Your goal >>
Your answer should hold every line of the records below that contains the string "costing".

Given entries >>
════════════════════
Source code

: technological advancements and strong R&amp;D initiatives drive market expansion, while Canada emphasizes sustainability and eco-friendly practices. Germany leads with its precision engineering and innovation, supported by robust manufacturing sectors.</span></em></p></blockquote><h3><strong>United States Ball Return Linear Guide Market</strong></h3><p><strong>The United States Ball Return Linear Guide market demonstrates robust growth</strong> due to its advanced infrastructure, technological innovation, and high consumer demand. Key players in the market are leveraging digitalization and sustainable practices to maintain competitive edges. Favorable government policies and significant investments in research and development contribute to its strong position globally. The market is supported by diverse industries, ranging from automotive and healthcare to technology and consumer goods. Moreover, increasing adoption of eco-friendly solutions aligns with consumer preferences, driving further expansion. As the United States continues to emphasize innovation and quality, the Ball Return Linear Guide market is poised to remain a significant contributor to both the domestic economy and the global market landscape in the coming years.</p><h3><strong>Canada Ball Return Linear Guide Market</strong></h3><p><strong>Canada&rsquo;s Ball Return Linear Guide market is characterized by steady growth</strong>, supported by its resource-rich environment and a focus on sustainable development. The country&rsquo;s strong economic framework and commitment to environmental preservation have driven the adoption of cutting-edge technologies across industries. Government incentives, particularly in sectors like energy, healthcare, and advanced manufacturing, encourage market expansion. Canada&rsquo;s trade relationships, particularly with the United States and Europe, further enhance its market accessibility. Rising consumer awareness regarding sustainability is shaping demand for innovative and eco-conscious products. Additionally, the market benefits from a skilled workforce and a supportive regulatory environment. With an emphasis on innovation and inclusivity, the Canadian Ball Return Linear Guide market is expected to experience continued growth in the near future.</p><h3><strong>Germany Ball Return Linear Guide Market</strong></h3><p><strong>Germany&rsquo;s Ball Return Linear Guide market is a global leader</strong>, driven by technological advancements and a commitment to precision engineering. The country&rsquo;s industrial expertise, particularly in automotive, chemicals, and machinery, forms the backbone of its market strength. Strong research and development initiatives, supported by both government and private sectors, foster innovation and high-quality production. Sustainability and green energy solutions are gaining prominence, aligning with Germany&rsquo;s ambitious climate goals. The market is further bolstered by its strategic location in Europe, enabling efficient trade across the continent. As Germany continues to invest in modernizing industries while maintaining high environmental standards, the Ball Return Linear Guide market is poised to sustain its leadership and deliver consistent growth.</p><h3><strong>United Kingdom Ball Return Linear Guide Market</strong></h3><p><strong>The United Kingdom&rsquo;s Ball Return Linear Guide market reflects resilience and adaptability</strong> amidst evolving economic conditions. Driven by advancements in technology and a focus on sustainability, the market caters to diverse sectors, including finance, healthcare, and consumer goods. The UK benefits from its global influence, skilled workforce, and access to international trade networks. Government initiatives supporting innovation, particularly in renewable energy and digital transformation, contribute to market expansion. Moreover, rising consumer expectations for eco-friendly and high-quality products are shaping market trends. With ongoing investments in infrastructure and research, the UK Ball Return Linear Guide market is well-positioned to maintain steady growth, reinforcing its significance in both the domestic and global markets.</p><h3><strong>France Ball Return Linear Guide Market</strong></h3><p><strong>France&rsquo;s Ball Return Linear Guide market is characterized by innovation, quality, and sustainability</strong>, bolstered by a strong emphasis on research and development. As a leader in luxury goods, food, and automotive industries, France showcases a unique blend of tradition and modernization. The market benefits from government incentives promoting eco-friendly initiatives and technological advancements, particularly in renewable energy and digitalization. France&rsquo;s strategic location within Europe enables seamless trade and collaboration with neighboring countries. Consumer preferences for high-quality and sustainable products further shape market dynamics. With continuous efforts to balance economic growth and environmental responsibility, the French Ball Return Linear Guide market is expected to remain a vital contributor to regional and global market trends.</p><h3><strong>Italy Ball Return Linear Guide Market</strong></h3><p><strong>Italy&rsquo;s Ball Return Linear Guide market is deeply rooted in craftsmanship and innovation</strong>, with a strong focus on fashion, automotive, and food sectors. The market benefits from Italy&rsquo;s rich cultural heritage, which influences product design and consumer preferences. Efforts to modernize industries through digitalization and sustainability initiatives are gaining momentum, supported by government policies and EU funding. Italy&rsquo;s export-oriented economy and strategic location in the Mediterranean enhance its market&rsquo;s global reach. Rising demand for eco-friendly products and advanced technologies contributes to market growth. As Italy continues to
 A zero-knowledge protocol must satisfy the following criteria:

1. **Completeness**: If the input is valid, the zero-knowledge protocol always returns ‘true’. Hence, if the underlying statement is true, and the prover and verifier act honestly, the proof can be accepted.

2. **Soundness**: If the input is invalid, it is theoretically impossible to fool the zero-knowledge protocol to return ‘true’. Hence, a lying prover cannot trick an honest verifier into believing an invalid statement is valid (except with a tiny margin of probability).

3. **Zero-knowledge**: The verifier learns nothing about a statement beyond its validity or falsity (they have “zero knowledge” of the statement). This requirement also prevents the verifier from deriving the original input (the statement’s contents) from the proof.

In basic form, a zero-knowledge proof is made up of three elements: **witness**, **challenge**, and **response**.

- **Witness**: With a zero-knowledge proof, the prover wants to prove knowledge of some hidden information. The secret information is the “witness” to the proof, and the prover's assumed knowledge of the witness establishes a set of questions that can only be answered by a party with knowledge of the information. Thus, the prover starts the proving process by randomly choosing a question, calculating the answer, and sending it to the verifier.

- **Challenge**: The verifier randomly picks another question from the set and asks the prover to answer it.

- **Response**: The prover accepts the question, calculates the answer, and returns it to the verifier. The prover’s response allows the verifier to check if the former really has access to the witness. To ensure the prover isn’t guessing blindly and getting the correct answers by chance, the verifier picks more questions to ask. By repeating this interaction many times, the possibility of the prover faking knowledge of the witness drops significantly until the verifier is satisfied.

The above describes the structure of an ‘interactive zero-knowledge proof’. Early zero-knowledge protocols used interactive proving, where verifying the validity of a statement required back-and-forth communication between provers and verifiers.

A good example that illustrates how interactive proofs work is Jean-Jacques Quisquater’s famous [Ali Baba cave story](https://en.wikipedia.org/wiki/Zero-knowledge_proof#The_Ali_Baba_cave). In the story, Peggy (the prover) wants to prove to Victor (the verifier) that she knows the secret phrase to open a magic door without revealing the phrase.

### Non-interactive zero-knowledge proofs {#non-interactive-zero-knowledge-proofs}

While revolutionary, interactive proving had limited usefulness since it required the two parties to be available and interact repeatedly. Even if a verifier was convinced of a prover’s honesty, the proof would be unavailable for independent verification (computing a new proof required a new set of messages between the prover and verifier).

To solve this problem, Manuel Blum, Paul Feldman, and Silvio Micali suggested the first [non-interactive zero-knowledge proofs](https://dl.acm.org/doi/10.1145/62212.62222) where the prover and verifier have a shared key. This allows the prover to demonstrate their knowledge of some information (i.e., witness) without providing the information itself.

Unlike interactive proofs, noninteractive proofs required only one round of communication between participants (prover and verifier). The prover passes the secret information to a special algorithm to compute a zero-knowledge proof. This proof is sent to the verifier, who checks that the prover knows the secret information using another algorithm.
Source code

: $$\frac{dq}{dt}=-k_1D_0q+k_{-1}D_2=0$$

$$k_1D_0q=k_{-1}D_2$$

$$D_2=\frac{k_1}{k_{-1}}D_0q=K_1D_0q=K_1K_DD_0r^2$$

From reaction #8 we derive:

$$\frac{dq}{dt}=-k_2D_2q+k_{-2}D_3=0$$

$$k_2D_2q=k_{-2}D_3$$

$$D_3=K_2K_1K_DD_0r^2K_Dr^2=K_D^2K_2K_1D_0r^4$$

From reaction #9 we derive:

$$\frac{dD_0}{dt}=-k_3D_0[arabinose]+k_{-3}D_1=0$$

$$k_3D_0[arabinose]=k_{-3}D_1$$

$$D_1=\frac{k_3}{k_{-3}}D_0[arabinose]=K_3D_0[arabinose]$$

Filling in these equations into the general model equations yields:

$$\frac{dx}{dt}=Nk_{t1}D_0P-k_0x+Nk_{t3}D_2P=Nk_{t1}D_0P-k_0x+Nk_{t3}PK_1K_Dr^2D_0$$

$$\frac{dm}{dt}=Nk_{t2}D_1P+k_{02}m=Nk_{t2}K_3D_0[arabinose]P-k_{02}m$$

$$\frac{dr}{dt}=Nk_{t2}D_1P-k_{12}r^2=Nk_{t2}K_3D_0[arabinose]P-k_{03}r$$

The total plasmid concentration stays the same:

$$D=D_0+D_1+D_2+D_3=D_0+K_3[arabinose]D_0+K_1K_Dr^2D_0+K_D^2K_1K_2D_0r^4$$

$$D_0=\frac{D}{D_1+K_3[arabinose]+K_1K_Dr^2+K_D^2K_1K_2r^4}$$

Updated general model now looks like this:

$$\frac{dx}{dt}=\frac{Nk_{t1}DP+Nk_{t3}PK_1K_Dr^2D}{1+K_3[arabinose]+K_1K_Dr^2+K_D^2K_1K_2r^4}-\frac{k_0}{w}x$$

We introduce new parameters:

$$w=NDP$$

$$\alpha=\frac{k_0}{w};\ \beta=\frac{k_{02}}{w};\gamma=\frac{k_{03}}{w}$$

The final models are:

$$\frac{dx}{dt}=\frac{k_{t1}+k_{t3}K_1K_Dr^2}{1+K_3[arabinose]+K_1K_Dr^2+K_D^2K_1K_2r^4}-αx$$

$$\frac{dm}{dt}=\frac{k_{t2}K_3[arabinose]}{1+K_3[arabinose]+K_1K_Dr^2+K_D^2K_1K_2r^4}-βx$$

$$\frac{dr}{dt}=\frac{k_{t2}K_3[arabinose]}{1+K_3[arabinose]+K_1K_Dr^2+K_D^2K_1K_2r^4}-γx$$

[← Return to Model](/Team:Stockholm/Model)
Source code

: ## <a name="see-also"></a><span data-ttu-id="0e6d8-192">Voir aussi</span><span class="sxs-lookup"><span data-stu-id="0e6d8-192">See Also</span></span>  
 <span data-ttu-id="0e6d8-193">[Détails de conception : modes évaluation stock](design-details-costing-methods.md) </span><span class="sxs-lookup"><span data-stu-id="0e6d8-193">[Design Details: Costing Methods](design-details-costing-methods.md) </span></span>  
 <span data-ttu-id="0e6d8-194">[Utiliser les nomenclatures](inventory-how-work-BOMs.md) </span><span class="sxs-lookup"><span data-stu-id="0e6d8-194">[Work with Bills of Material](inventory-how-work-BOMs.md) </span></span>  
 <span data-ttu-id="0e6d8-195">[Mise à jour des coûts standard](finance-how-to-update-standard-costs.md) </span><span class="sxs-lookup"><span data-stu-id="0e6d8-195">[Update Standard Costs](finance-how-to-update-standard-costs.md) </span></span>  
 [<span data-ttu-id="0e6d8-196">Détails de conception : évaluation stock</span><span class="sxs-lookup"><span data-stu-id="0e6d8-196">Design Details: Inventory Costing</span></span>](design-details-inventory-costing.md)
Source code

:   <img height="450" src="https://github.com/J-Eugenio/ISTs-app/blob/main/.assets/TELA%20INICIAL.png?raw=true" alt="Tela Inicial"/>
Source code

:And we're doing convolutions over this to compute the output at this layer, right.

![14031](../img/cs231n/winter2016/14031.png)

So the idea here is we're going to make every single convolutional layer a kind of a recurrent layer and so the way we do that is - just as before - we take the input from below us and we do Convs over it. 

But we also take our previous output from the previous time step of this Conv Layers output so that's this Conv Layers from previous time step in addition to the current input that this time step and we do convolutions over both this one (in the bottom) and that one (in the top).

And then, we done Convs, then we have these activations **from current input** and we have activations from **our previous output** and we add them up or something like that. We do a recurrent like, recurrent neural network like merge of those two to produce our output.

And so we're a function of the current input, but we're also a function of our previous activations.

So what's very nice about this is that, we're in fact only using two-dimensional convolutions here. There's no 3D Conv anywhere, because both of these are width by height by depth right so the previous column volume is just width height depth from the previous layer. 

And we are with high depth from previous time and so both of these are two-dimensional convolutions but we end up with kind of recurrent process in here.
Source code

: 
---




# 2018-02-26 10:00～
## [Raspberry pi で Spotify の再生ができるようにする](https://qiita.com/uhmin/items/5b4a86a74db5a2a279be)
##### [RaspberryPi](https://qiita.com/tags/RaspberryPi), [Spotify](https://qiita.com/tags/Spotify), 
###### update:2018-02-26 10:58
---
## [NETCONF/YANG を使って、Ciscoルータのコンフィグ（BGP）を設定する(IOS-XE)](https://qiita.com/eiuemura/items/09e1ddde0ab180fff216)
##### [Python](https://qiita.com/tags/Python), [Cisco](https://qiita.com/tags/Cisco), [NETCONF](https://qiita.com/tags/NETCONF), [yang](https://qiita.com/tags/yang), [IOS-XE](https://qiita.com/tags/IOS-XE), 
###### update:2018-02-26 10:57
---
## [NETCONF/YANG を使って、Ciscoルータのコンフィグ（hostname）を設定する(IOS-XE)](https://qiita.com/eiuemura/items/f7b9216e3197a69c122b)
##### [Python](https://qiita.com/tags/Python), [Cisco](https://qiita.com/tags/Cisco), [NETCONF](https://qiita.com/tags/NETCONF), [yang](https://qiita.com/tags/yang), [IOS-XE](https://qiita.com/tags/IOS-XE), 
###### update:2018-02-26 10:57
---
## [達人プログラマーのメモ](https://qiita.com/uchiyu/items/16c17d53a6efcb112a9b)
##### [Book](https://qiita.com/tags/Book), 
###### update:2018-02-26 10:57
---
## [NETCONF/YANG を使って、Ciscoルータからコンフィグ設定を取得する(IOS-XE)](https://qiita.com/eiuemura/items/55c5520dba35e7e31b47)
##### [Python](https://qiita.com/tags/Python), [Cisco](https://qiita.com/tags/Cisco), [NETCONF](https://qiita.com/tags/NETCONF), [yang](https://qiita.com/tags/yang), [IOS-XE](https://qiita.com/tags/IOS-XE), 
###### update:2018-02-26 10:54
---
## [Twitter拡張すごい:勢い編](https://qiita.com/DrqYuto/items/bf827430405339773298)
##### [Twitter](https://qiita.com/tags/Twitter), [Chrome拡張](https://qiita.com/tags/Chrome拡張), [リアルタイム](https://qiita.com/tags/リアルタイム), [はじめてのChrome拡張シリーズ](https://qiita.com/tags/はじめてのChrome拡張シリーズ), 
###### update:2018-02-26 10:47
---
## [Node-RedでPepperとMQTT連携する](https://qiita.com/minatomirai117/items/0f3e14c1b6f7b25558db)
════════════════════
Output below >>
 <span data-ttu-id="0e6d8-193">[Détails de conception : modes évaluation stock](design-details-costing-methods.md) </span><span class="sxs-lookup"><span data-stu-id="0e6d8-193">[Design Details: Costing Methods](design-details-costing-methods.md) </span></span>  
 [<span data-ttu-id="0e6d8-196">Détails de conception : évaluation stock</span><span class="sxs-lookup"><span data-stu-id="0e6d8-196">Design Details: Inventory Costing</span></span>](design-details-inventory-costing.md)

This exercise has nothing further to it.